The encounter with this platform and collective has metabolically grown into an ongoing collaboration which resulted in hybrid narratives, hybrid histories, an international art project consisting of a three-week residency for visiting artists in Belgrade and a group exhibition hosted in two cities, U10 Art Space in Belgrade & Contemporary Gallery Zrenjanin, Zrenjanin, Serbia. HEKLER worked closely with Sahar to secure funds for her travel through grant writing, the residency accommodation costs for the artists in Belgrade as well as portion of artwork production next to the number of local supporters including the Ilija & Mangelos Foundation that supports the Mangelos Awardees with realizing solo exhibitions following their residency stay in New York.
Liza and Sahar will share their experiences as the residency unfolds, and in the meanwhile you can learn more about their practices in the bios below.
Liza Grobler
Liza Grobler is a South African artist who works with a variety of media often exploring ideas that bring together physical and psychological spaces and historical and ecological scapes. Her practice is built around process, putting materiality and ephemerality of the objects and media she works with in tension.
In 2016, she was a recipient of the Africa Centre Award and a IZIKO Museums commission to create a site-specific work for the National Gallery.
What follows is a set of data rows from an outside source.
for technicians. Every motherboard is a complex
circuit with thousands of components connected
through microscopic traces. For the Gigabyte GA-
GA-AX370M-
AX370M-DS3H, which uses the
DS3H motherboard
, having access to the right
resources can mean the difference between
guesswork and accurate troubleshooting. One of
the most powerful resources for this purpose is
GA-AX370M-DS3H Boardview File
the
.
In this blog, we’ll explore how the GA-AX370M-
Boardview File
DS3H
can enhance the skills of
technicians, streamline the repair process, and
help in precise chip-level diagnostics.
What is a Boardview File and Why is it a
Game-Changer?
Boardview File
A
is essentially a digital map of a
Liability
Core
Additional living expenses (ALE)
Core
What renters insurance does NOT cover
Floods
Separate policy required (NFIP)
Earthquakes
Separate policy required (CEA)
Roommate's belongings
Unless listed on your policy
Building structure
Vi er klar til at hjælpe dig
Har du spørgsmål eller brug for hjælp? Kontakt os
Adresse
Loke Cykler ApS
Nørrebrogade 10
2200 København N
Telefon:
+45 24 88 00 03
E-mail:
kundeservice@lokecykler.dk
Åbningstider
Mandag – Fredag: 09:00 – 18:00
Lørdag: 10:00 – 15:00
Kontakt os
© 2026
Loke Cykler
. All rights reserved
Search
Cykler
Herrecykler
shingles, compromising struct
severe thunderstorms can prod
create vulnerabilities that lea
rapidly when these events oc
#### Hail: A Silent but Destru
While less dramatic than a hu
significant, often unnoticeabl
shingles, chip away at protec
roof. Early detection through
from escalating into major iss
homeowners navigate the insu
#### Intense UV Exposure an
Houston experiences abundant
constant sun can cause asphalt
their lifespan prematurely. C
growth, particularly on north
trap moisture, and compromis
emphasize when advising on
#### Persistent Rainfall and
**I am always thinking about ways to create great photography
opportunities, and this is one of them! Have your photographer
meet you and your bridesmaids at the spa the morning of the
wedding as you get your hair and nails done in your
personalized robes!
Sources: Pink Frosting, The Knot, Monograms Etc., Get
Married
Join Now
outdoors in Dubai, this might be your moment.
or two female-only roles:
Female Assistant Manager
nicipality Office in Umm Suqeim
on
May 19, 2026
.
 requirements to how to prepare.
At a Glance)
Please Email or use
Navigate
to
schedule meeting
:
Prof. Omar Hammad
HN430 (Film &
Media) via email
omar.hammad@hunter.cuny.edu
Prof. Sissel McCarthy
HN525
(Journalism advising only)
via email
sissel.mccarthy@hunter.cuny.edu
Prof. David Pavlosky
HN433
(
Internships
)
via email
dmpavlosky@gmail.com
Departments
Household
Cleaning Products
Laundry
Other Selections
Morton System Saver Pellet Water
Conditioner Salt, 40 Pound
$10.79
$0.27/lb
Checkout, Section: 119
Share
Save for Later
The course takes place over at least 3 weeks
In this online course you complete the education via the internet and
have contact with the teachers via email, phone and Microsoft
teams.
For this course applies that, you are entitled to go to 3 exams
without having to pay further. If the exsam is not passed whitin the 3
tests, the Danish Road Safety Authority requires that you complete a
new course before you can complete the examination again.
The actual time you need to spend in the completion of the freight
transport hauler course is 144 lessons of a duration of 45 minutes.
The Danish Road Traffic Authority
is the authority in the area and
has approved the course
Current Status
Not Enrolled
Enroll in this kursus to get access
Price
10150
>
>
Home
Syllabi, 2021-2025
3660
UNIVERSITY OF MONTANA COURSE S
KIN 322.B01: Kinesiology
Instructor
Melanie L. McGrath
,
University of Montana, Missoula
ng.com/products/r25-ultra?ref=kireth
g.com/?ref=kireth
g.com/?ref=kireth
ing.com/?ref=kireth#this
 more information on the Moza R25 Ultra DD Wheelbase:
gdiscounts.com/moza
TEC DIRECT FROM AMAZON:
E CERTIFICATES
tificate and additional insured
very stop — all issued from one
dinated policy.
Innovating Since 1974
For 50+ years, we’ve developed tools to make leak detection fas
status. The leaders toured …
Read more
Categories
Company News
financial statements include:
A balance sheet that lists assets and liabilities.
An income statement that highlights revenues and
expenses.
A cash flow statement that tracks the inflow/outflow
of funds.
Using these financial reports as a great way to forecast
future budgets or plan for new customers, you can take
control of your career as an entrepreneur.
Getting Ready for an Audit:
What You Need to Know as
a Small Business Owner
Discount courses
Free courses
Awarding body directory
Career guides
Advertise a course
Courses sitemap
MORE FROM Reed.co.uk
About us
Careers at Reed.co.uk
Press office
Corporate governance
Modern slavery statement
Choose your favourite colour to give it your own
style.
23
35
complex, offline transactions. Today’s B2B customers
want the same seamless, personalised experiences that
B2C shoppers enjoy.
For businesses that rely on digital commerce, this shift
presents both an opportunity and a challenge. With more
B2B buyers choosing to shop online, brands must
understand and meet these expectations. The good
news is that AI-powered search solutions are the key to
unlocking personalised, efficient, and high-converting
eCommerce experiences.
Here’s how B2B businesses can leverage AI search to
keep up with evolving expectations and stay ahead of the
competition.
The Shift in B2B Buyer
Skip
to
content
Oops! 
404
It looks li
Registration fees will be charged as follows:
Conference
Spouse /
Other career highlights include: a solo project for Cape Town International Art Fair (2017), a commissioned public artwork for Cape Town International Design Capital (2015) and the screening of her video work at the ADDIS International Video Arts Festival (Ethiopia) and at MOFO for Forever Now (Tasmania and Deep Space, 2015). She was nominated for the Helgaard Steyn National Award for Contemporary Painting (2015), as well as short-listed for the Commonwealth Arts and Craft Award(2006). She attended residencies in Norway, Finland, Switzerland, Belgium, France, Mexico, India, the United States (ARTOMI and Residency Unlimited) and initiated an international residency and exhibition ‘Smokey Signals from the Groot Karoo’ in South Africa (2017).
Exhibitions include, solo exhibitions nationally and international group and site-specific projects. Blindfolded Line, Dancing Through Time (2014), travelled to various museums in South Africa. Her most recent solo at Everard Read Cape Town, ‘A rainbow in my pocket’, concluded in November 2019 and her new film, ‘Voices at a Divided Fountain’ will debut in Belgrade at the end of November. Her beaded work in collaboration Qaqambile bead studio will be showcased at the Context Art Miami Fair in December 2019. She is represented by Everard Read Galleries (Cape Town, Johannesburg, London)
Sahar Sepahdari-Dalai
Sahar Sepahdari-Dalai is a video and performance artist living in Brooklyn, NY originally from Iran. Sepahdari-Dalai works within the axis of healing as a space for multiplying meaning through translation and embodiment. Thinking through object-oriented ontologies and time-based art, she is concerned with decoding social norms and cultural intersections through complex humor. Writing is at the core of Sepahdari-Dalai’s practice as is the poetics of place. She has curated an on-going show called Digital Diaspora, featuring artists within the Islamic Diaspora centering Black Muslim Artists. She has performed or shown video works at Abrons Arts Center, The New Museum, Eyebeam, and Judson Memorial Church in NYC. She recently performed at The Haskell Opera House on the border of the U.S. and Canada as a contemporary version of Emma Goldman. In a surrealist post internet exploration with Dadaist style musicians.